**記述課題 1:**
文書抜粋によると、トレジャーデータを買収した企業と、その金額は何ですか。
**記述課題 2:**
文書抜粋の内容は何に基づいて述べられているのか、1～3文で説明してください。

**文書抜粋:**
☆ ☆ ☆

起業家から「M&Aを狙いたいのですが、この事業だと相場観的にはどれくらいか」みたいなご相談をたまに受けます。

今回は、特定の事業領域ならいくらか、というよりももっと構造的な話を紹介したいと思います。

今回の話は基本的に「51%以上取得」の話です。データのソースはウメキワークスのグーグルスプレッドシートに長年溜めてきた「M&Aシート」です。そこにある2011年以降の国内スタートアップM&A約140社を元に述べていきます。

2018.9.24追記
実際に2015年以降の114件を7パターンに分類した記事を出しました。

・2015年以降日本国内のスタートアップM&A114件を7パターンに分類できたカモ:URLはこちら

国内で50億円以上でのM&Aは10件+α

☆売り先:海外
トレジャーデータ→ARM:666億円(2018.8)データ
エウレカ→IAC:推定125億円(2015.5)メディア
gloops→ネクソン:365億円(2012.10)ゲーム

☆売り先:国内
FIVE→LINE:51.1億円(2017.12)アドテク
BANK→DMM:70億円(2017.11)C2C
ソラコム→KDDI:推定200億円(2017.8)IoT
チケットキャンプ→mixi:115億円(2015.3)C2C?

☆ ☆ ☆

**データ項目:**
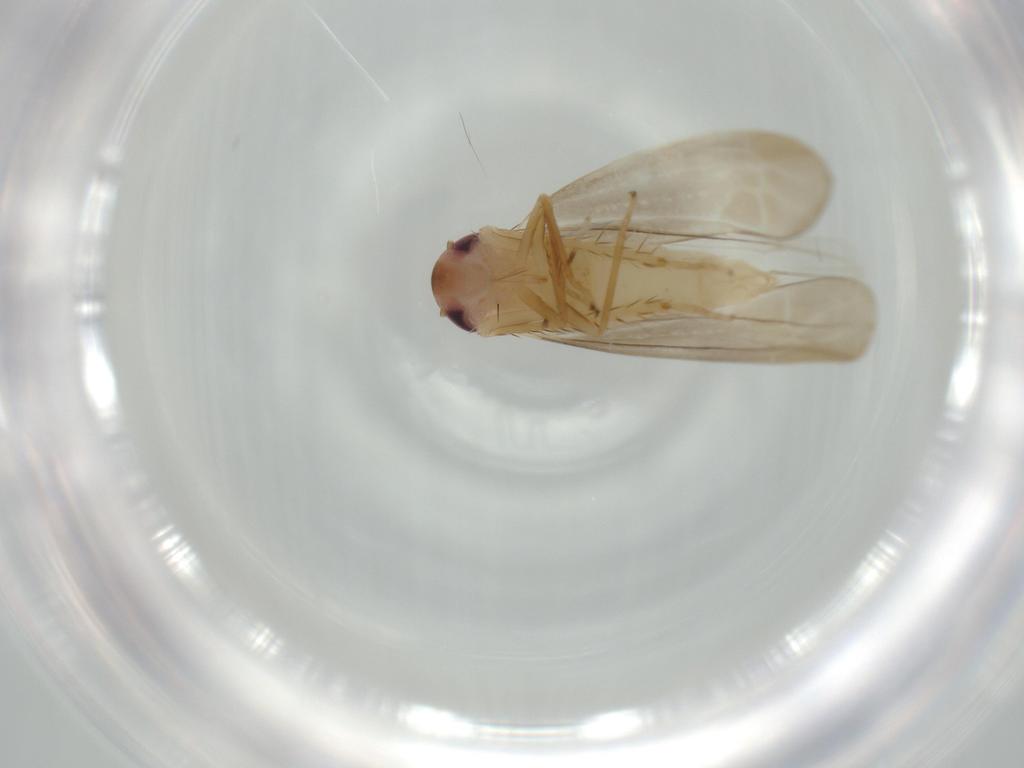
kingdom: Animalia
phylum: Arthropoda
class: Insecta
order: Hemiptera
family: Cicadellidae
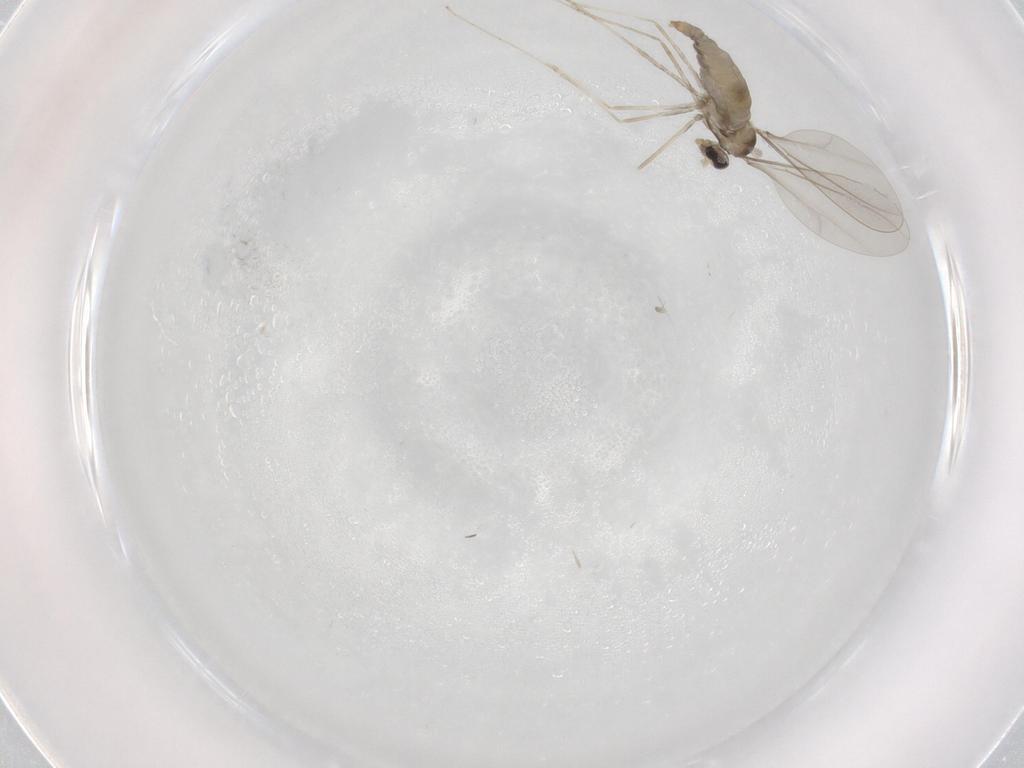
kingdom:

☆ ☆ ☆

**課題の解答 1:**
買収したのはARMで、金額は666億円です。

**課題の解答 2:**
ウメキワークスのグーグルスプレッドシートに長年蓄積されてきた「M&Aシート」が基になっています。そのうち2011年以降の国内スタートアップM&A約140社を元に述べられています。